John Braithwaite: Criminology in a World of Increasingly Entangled Economic, Ecological and Security Crises

Cybercrime has become the most popular course in many criminology departments. Cybercrime prevention is relevant to cyberwar prevention. It is not wise to think of cyberwarfare as more benign than military violence. Cyberwarfare that disables defensive military systems could cause sudden escalation that might mean the end of human civilization. This means criminologists have an important new role in prevention of this kind of catastrophe. This talk is about how criminality is entangled in security crises, economic crises and ecological crises. In turn, these three kinds of crises are increasingly interdependent one with the other, and in ways that make it unlikely that existing human civilizations will survive more than a century or two. Australia should consider playing a catalytic role in bringing Chinese, US and Russian diplomats and technocrats together to help each other avoid accidental nuclear wars, to avoid the kind of criminal risk shifting implicated in the 2008 Global Financial Crisis, and to make environmental regulation and collaboration work more effectively to save the planet. Technically this is too risky a time for a New Cold War. The great powers have less to fear from the ambitions of each other than they have to fear from their failures to collaborate with each other on prevention.

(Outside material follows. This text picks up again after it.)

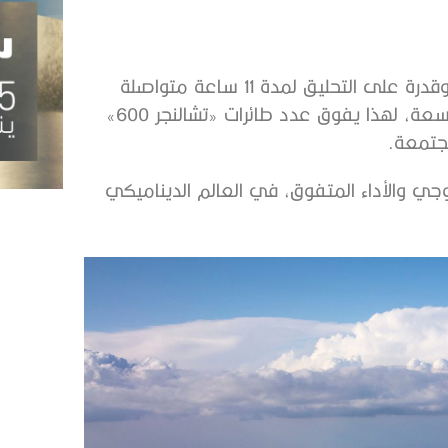
تتميز طائرة «تشالنجر 650» بموثوقية عالية، وقوة فائقة، وقدرة على التحليق لمدة 11 ساعة متواصلة
بالإضافة إلى تميزها ببرنامج صيانة رائد ومساحة كابينة واسعة، لهذا يفوق عدد طائرات «تشالنجر 600»
جتمعة.
ر 650» رمزاً للتطور التكنولوجي والأداء المتفوق، في العالم الديناميكي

John Braithwaite is a Distinguished Professor and Founder of RegNet (the Regulatory Institutions Network) at the Australian National University.

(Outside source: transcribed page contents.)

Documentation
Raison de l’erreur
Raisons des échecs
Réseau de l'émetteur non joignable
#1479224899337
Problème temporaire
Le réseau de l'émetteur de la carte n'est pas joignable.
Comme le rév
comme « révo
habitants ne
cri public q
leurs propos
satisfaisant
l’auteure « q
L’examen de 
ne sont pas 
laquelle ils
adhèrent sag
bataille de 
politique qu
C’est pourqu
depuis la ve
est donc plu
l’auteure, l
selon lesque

Since 2004 he has led a 25-year comparative project called Peacebuilding Compared (most recent book: Networked Governance of Freedom and Tyranny (2012, with Hilary Charlesworth and Aderito Soares). He also works on business regulation and the crime problem. His best known research is on the ideas of responsive regulation (for which the most recent book is Regulatory Capitalism: How it works, ideas for making it work better (2008)) and restorative justice (most useful book, Restorative Justice and Responsive Regulation (2002)). Reintegrative shaming has also been an important focus (see Eliza Ahmed, Nathan Harris, John Braithwaite and Valerie Braithwaite (2001) Shame Management through Reintegration). John Braithwaite has been active in the peace movement, the politics of development, the social movement for restorative justice, the labour movement and the consumer movement, around these and other ideas for 50 years in Australia and internationally.